[Records shown start]

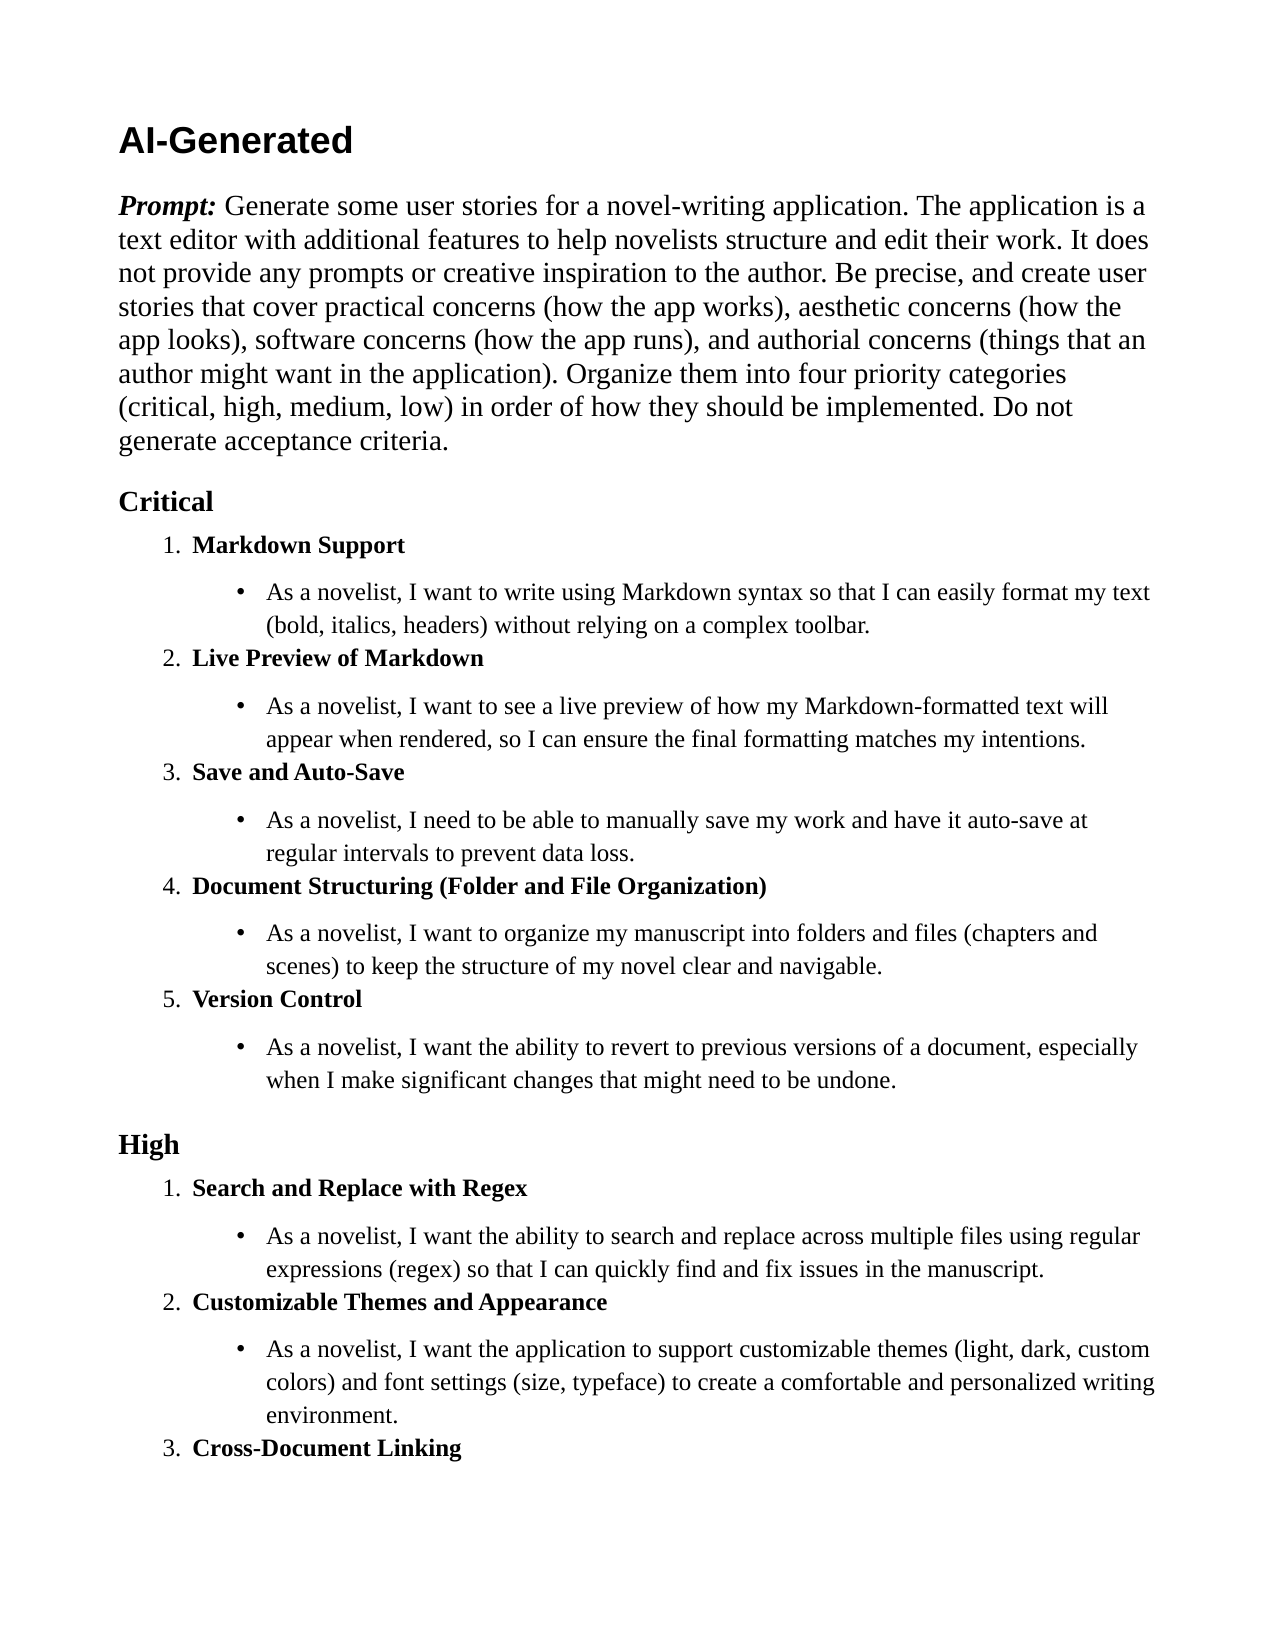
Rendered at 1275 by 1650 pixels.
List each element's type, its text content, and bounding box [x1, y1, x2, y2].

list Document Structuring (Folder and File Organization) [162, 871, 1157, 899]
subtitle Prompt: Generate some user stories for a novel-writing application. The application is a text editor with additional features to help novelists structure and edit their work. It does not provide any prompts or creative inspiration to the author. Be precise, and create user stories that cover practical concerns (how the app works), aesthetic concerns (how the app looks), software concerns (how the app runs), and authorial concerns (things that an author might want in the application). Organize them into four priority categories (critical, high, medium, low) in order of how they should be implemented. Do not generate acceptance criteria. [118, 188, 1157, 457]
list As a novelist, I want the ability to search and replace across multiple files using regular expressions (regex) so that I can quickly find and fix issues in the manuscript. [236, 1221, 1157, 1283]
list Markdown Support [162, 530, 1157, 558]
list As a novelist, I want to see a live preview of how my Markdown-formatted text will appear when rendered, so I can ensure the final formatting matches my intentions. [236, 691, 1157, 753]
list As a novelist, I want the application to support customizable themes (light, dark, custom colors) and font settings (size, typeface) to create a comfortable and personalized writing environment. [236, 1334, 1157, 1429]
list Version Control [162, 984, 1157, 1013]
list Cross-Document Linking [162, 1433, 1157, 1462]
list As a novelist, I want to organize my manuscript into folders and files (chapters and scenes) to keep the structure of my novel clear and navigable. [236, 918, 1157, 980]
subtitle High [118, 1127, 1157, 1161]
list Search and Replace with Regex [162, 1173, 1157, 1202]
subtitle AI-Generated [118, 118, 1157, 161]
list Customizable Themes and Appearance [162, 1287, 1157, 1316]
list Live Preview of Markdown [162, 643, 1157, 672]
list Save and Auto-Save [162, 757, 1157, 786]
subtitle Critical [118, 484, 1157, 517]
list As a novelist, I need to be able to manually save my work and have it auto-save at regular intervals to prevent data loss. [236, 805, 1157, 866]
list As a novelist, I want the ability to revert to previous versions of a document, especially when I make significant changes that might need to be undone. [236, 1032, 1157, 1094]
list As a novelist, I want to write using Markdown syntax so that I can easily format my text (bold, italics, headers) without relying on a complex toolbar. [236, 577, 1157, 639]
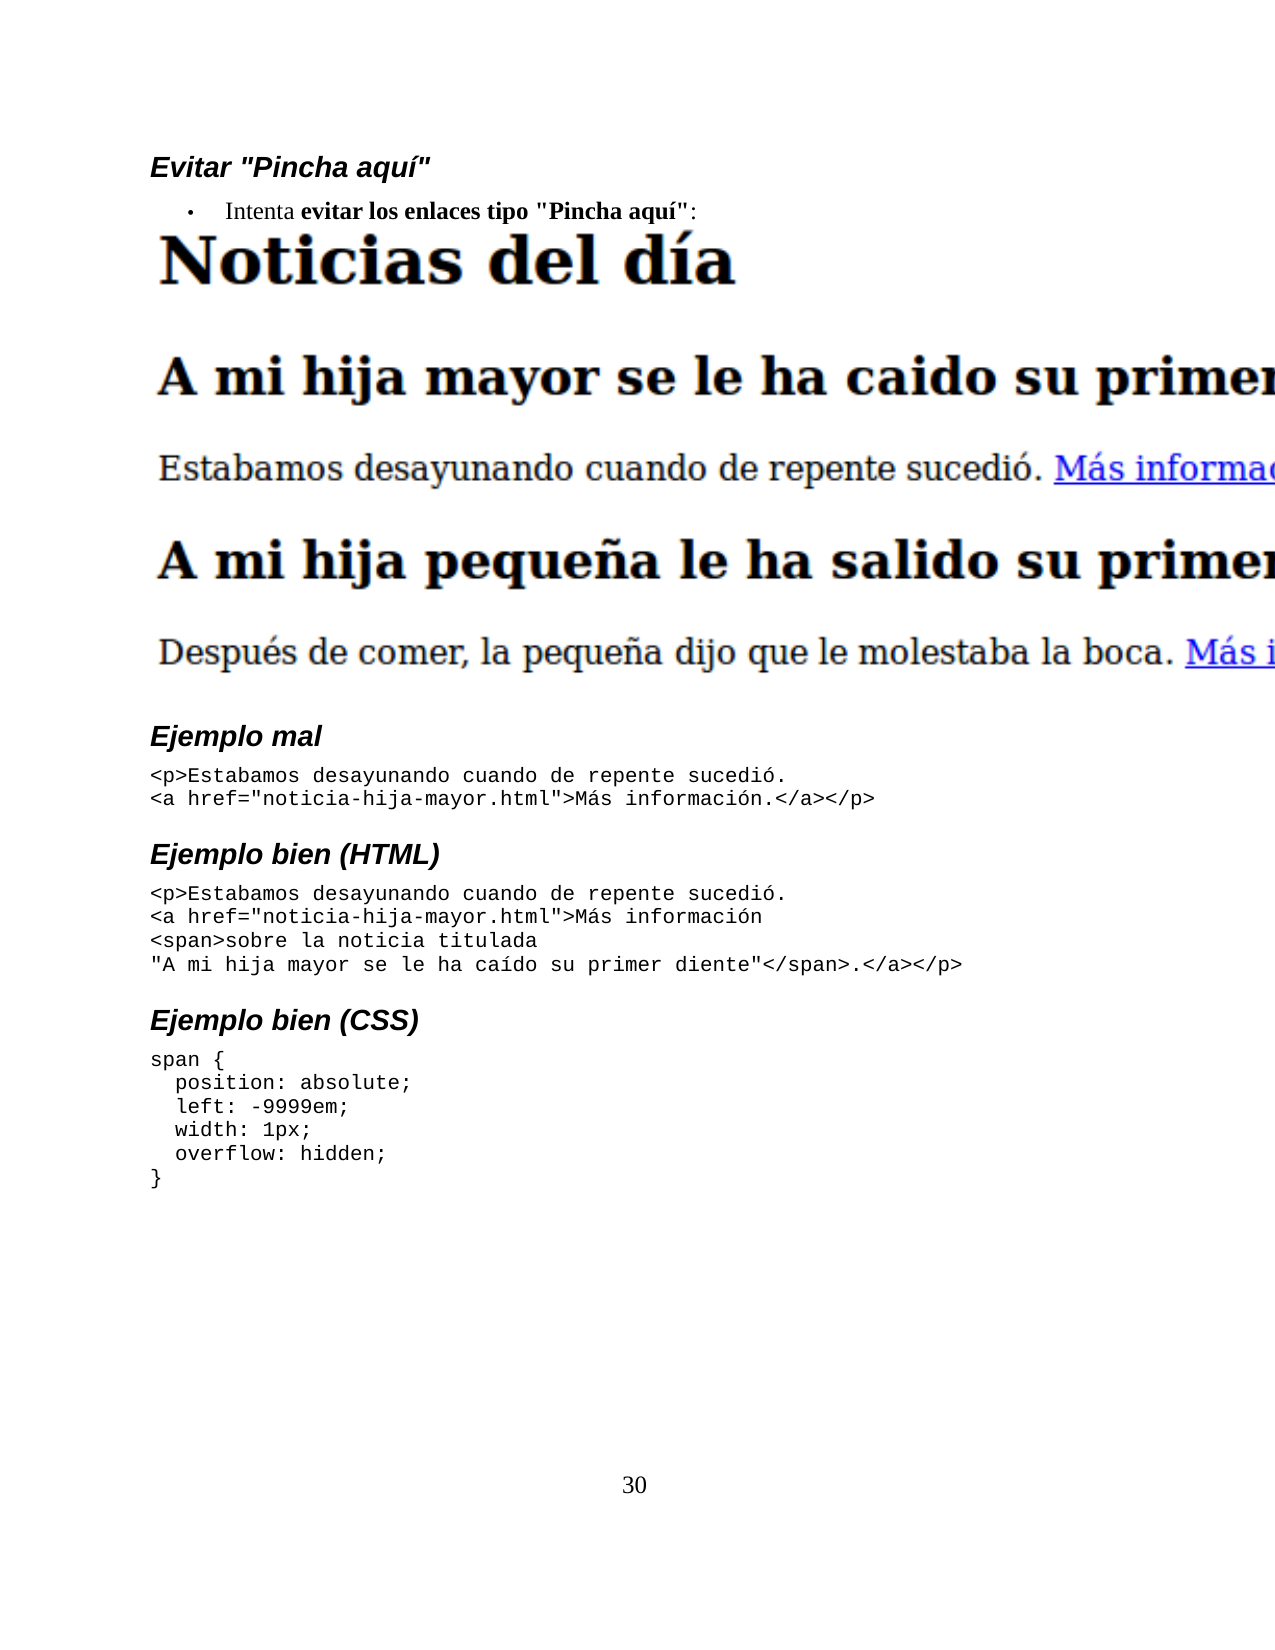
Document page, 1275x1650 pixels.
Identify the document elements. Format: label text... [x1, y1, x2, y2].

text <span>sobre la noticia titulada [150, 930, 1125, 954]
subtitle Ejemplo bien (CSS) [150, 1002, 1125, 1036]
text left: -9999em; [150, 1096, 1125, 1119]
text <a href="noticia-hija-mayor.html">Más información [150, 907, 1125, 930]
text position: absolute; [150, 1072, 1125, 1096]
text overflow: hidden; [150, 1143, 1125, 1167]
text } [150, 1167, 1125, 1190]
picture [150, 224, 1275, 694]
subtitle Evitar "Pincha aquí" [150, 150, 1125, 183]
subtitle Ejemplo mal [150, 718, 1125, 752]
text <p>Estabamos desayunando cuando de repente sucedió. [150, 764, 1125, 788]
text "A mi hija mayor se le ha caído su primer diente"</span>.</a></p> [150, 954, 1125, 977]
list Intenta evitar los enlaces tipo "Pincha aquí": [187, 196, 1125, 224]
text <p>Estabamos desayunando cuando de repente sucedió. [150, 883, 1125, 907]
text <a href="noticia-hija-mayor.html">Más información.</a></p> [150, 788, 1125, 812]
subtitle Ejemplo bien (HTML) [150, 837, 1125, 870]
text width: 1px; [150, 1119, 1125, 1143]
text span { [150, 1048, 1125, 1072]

[Records shown end]

Written problem: Copy out every line of the material above word for word, leaving out the pictures.

Response below:
Rendered at 1275 by 1650 pixels.
List each element's type, its text content, and bounding box [x1, y1, x2, y2].

list Document Structuring (Folder and File Organization) [162, 871, 1157, 899]
subtitle Prompt: Generate some user stories for a novel-writing application. The application is a text editor with additional features to help novelists structure and edit their work. It does not provide any prompts or creative inspiration to the author. Be precise, and create user stories that cover practical concerns (how the app works), aesthetic concerns (how the app looks), software concerns (how the app runs), and authorial concerns (things that an author might want in the application). Organize them into four priority categories (critical, high, medium, low) in order of how they should be implemented. Do not generate acceptance criteria. [118, 188, 1157, 457]
list As a novelist, I want the ability to search and replace across multiple files using regular expressions (regex) so that I can quickly find and fix issues in the manuscript. [236, 1221, 1157, 1283]
list Markdown Support [162, 530, 1157, 558]
list As a novelist, I want to see a live preview of how my Markdown-formatted text will appear when rendered, so I can ensure the final formatting matches my intentions. [236, 691, 1157, 753]
list As a novelist, I want the application to support customizable themes (light, dark, custom colors) and font settings (size, typeface) to create a comfortable and personalized writing environment. [236, 1334, 1157, 1429]
list Version Control [162, 984, 1157, 1013]
list Cross-Document Linking [162, 1433, 1157, 1462]
list As a novelist, I want to organize my manuscript into folders and files (chapters and scenes) to keep the structure of my novel clear and navigable. [236, 918, 1157, 980]
subtitle High [118, 1127, 1157, 1161]
list Search and Replace with Regex [162, 1173, 1157, 1202]
subtitle AI-Generated [118, 118, 1157, 161]
list Customizable Themes and Appearance [162, 1287, 1157, 1316]
list Live Preview of Markdown [162, 643, 1157, 672]
list Save and Auto-Save [162, 757, 1157, 786]
subtitle Critical [118, 484, 1157, 517]
list As a novelist, I need to be able to manually save my work and have it auto-save at regular intervals to prevent data loss. [236, 805, 1157, 866]
list As a novelist, I want the ability to revert to previous versions of a document, especially when I make significant changes that might need to be undone. [236, 1032, 1157, 1094]
list As a novelist, I want to write using Markdown syntax so that I can easily format my text (bold, italics, headers) without relying on a complex toolbar. [236, 577, 1157, 639]
Document page, 1275x1650 pixels.
Identify the document elements. Format: label text... [x1, y1, x2, y2].

text <span>sobre la noticia titulada [150, 930, 1125, 954]
subtitle Ejemplo bien (CSS) [150, 1002, 1125, 1036]
text left: -9999em; [150, 1096, 1125, 1119]
text <a href="noticia-hija-mayor.html">Más información [150, 907, 1125, 930]
text position: absolute; [150, 1072, 1125, 1096]
text overflow: hidden; [150, 1143, 1125, 1167]
text } [150, 1167, 1125, 1190]
picture [150, 224, 1275, 694]
subtitle Evitar "Pincha aquí" [150, 150, 1125, 183]
subtitle Ejemplo mal [150, 718, 1125, 752]
text <p>Estabamos desayunando cuando de repente sucedió. [150, 764, 1125, 788]
text "A mi hija mayor se le ha caído su primer diente"</span>.</a></p> [150, 954, 1125, 977]
list Intenta evitar los enlaces tipo "Pincha aquí": [187, 196, 1125, 224]
text <p>Estabamos desayunando cuando de repente sucedió. [150, 883, 1125, 907]
text <a href="noticia-hija-mayor.html">Más información.</a></p> [150, 788, 1125, 812]
subtitle Ejemplo bien (HTML) [150, 837, 1125, 870]
text width: 1px; [150, 1119, 1125, 1143]
text span { [150, 1048, 1125, 1072]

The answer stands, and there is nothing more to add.